16. Volgens het college staat voorop dat de beperkte afmetingen van het dakterras een beperkend effect zullen hebben op de mogelijke geluidsoverlast. Het college wijst er verder op dat het dakterras in een dichtbevolkte stedelijke omgeving is gerealiseerd, waarbij enige geluidsoverlast niet meteen onaanvaardbaar is.
17. Het perceel staat in een stedelijke omgeving. Het is vaste rechtspraak van de Afdeling bestuursrechtspraak van de Raad van State(de Afdeling) dat in een stedelijke omgeving enige overlast inherent is. Naar het oordeel van de rechtbank is van een onevenredige aantasting van het woon- en leefklimaat van eiseres geen sprake. Daarbij neemt de rechtbank in aanmerking dat er geen recht bestaat op een blijvende situatie, en dat eiseres in een stedelijke omgeving enige verandering en overlast moet dulden. Het college heeft in voldoende mate rekening met de belangen van omwonenden gehouden door een afstand tot de dakrand van 3 meter aan de voorzijde en 2 meter aan de achterzijde aan te houden en een maximum oppervlakte van 16 m² toe te staan. Bij een dakterras van dergelijke omvang kunnen een beperkt aantal personen tegelijkertijd hierop plaatsnemen. Ook ziet de rechtbank om dezelfde reden niet in waarom het dakterras de gebruiksmogelijkheden van naastgelegen percelen zou beperken en dat de tuinen van omwonenden gedomineerd zouden worden door het dakterras.
Evidente privaatrechtelijke belemmering
18. Eiseres voert aan dat het college niet heeft onderzocht of de Vereniging van Eigenaren (VvE) toestemming heeft gegeven voor het bouwplan.
19. Het al dan niet ontbreken van toestemming van de VvE is een privaatrechtelijke aangelegenheid. Volgens vaste rechtspraak van de Afdeling kan een privaatrechtelijke belemmering alleen dan aan de verlening van een omgevingsvergunning in de weg staan als deze een evident karakter heeft. De burgerlijke rechter is immers de eerst aangewezene om de vraag te beantwoorden of een privaatrechtelijke belemmering aan de uitvoering van een activiteit in de weg staat.

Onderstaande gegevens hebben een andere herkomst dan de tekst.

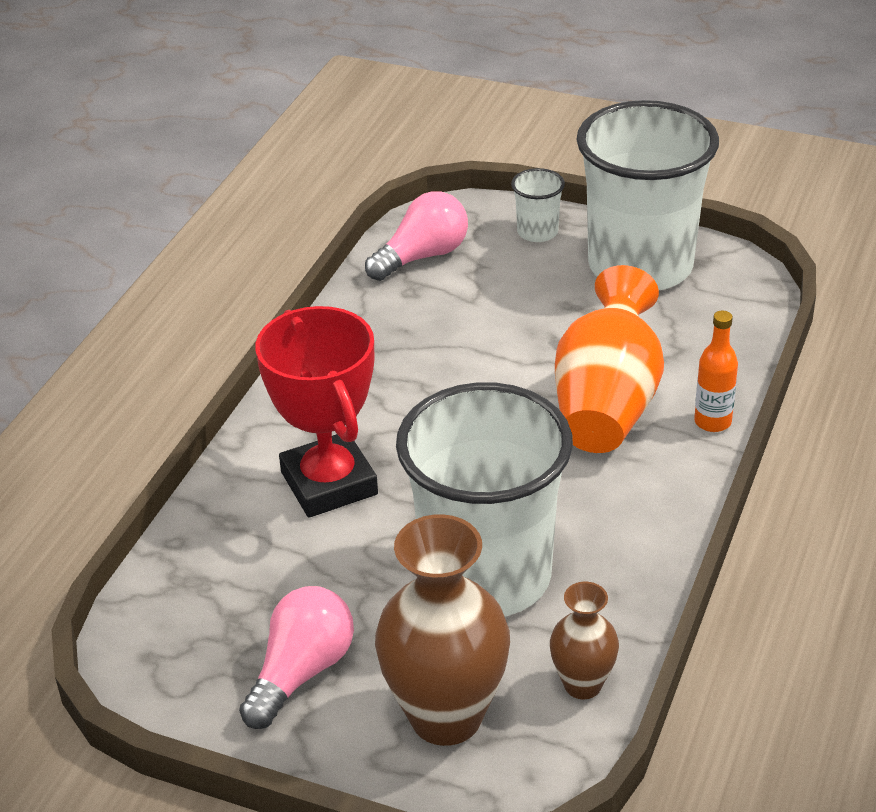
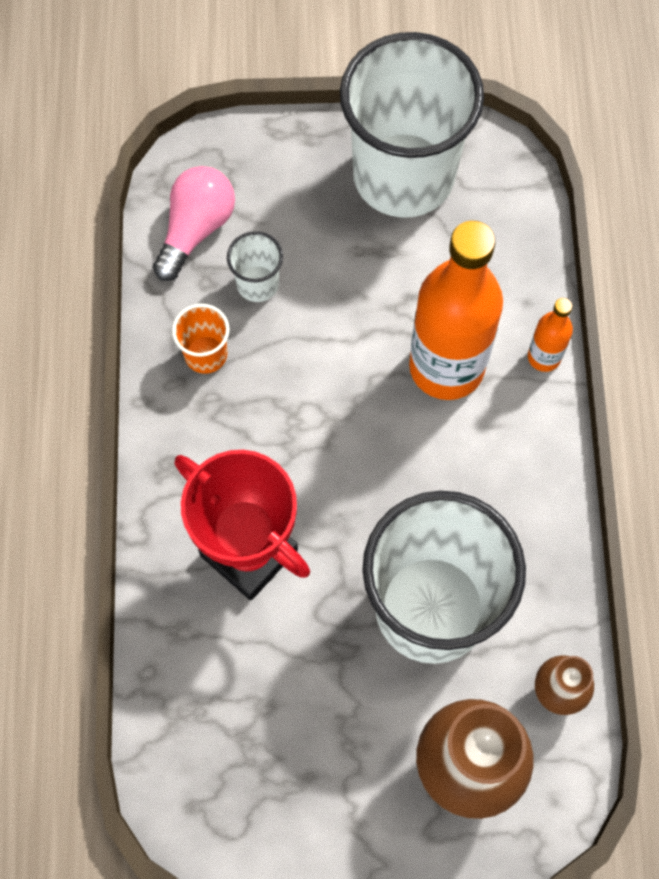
camera: 25 degrees left, 30 degrees up
(301, 672) = (328, 771): pink light bulb -> none
(378, 338) = (206, 354): none -> orange cup
(537, 232) = (289, 159): white cup -> white cup (257, 284)
(607, 404) = (446, 367): orange vase -> orange bottle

20. Deze beroepsgrond zou kunnen slagen als op voorhand duidelijk is dat er geen toestemming is gegeven door de VvE. Dit is niet het geval. Op de zitting heeft de gemachtigde van de vergunninghouder verklaard dat zijn eigen BV samen met vergunninghouder eigenaar van het pand zijn, dat zij dus samen de VvE vormen en dat zij allebei voorstander van het bouwplan zijn. Dat maakt aannemelijk dat de VvE heeft ingestemd met het bouwplan. Er is in dit geval dan ook geen sprake van een evidente privaatrechtelijke belemmering. De beroepsgrond slaagt niet.